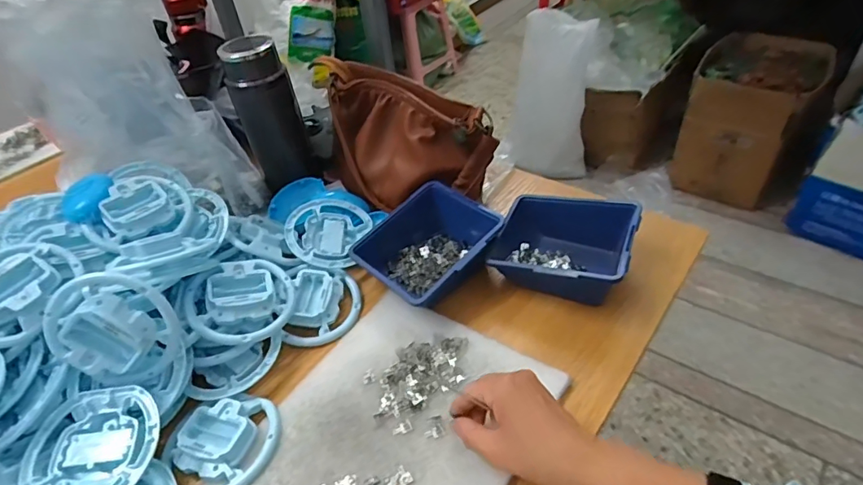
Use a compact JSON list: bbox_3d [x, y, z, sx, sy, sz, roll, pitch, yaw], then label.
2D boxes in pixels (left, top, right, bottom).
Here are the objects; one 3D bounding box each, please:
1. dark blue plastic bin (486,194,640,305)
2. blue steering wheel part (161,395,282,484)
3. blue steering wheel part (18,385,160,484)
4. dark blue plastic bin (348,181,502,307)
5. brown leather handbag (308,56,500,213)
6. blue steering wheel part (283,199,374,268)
[{"bbox_3d":[0.141,0.006,0.523,0.131,0.073,0.116,16,50,21],"label":"dark blue plastic bin"},{"bbox_3d":[-0.180,0.172,0.419,0.094,0.017,0.086,-25,48,-17],"label":"blue steering wheel part"},{"bbox_3d":[-0.273,0.173,0.398,0.101,0.038,0.100,-4,43,4],"label":"blue steering wheel part"},{"bbox_3d":[0.000,0.002,0.544,0.144,0.052,0.127,-37,53,-26],"label":"dark blue plastic bin"},{"bbox_3d":[-0.028,-0.127,0.607,0.215,0.152,0.110,6,47,13],"label":"brown leather handbag"},{"bbox_3d":[-0.123,-0.011,0.586,0.097,0.016,0.102,16,52,-3],"label":"blue steering wheel part"}]

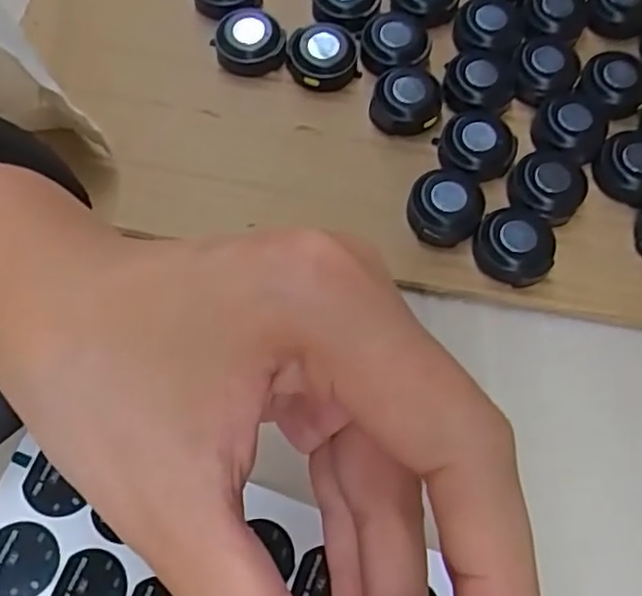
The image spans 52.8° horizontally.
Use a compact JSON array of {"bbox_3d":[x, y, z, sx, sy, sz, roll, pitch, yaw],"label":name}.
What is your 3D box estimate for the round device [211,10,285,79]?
[{"bbox_3d":[-0.032,-0.114,0.288,0.031,0.014,0.027,-1,68,-1],"label":"round device"}]

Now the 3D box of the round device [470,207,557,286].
[{"bbox_3d":[0.075,-0.020,0.252,0.029,0.013,0.028,0,68,0],"label":"round device"}]

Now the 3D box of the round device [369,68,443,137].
[{"bbox_3d":[0.038,-0.086,0.277,0.029,0.010,0.032,19,69,7],"label":"round device"}]

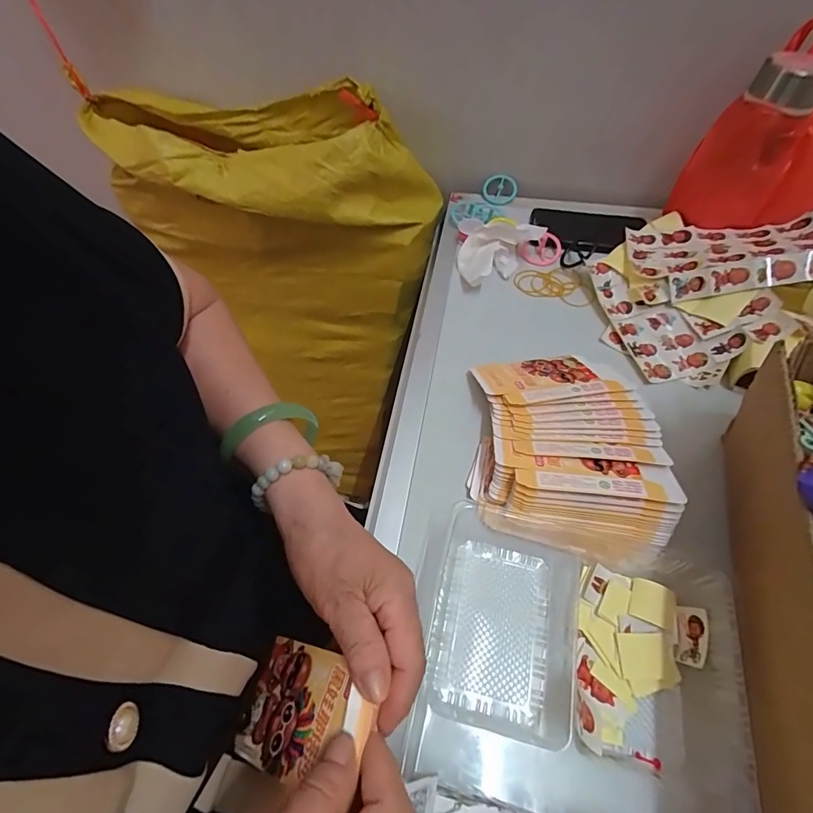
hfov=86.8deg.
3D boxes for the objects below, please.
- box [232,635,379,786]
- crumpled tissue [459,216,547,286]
[{"bbox_3d":[-0.061,0.184,0.260,0.082,0.023,0.063,-11,43,38],"label":"box"},{"bbox_3d":[0.097,-0.201,0.551,0.112,0.047,0.114,31,63,20],"label":"crumpled tissue"}]

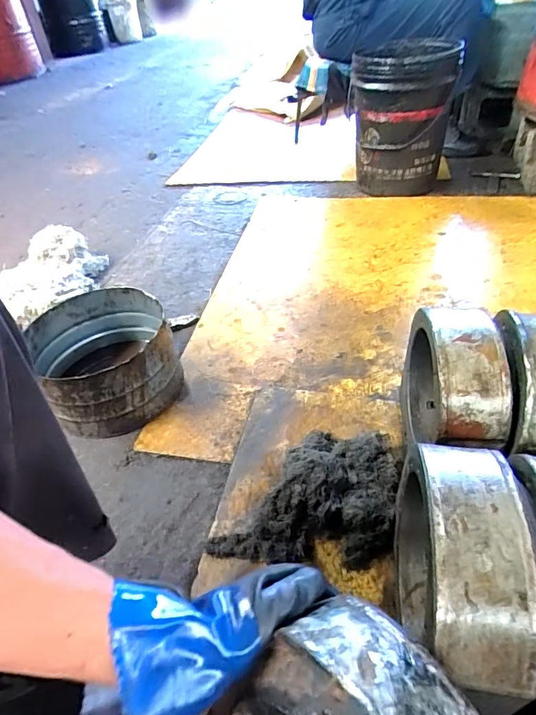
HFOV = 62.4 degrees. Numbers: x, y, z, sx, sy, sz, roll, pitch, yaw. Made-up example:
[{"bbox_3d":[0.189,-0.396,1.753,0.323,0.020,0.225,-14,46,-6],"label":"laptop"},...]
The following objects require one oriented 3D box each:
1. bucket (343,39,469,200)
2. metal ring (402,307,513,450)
[{"bbox_3d":[0.393,-0.717,1.358,0.293,0.376,0.312,2,43,9],"label":"bucket"},{"bbox_3d":[0.249,0.049,0.614,0.088,0.210,0.209,0,43,7],"label":"metal ring"}]

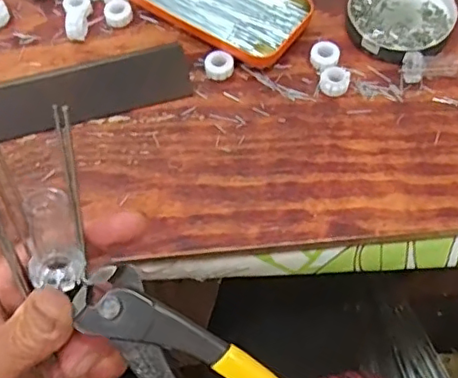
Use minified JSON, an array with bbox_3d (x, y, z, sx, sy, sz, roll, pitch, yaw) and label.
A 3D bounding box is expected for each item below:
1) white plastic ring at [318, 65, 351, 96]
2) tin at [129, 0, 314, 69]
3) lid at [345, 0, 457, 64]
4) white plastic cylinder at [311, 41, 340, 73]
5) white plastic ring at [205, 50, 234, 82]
[{"bbox_3d":[0.079,-0.081,0.441,0.022,0.012,0.020,0,66,1],"label":"white plastic ring"},{"bbox_3d":[-0.006,-0.155,0.480,0.148,0.019,0.081,35,71,15],"label":"tin"},{"bbox_3d":[0.135,-0.138,0.466,0.079,0.013,0.086,0,66,1],"label":"lid"},{"bbox_3d":[0.073,-0.100,0.451,0.021,0.012,0.022,0,66,1],"label":"white plastic cylinder"},{"bbox_3d":[-0.007,-0.094,0.452,0.021,0.012,0.022,0,66,1],"label":"white plastic ring"}]

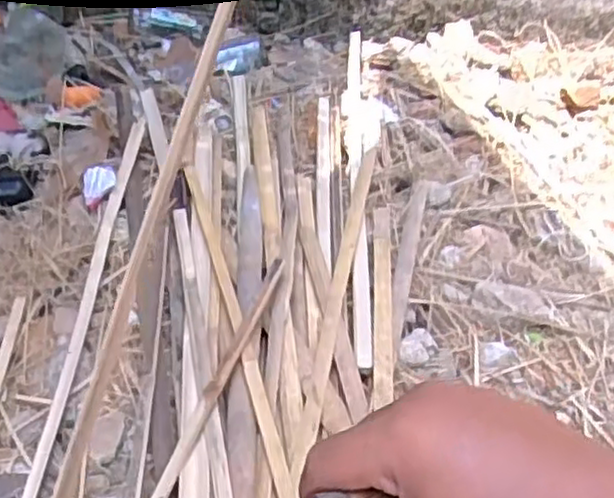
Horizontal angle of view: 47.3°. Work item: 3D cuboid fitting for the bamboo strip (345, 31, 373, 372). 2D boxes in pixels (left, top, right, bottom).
[{"bbox_3d":[0.085,-0.151,1.197,0.035,0.011,0.878,1,44,2],"label":"bamboo strip"}]

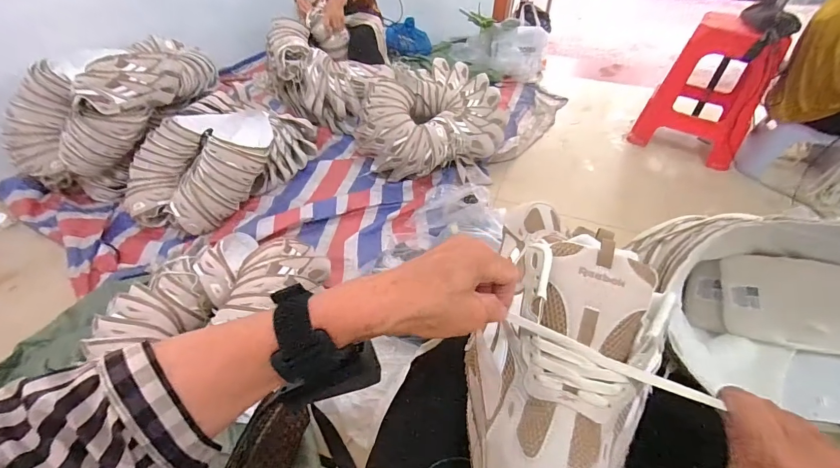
○ ○ ○ ○ ○
## [Task]
From the entries above, restate word for word the lines from the line containing "4. dark blue plastic bin (348,181,502,307)" to the line containing "5. brown leather handbag (308,56,500,213)", both ends included, and nothing more.

## [Response box]
4. dark blue plastic bin (348,181,502,307)
5. brown leather handbag (308,56,500,213)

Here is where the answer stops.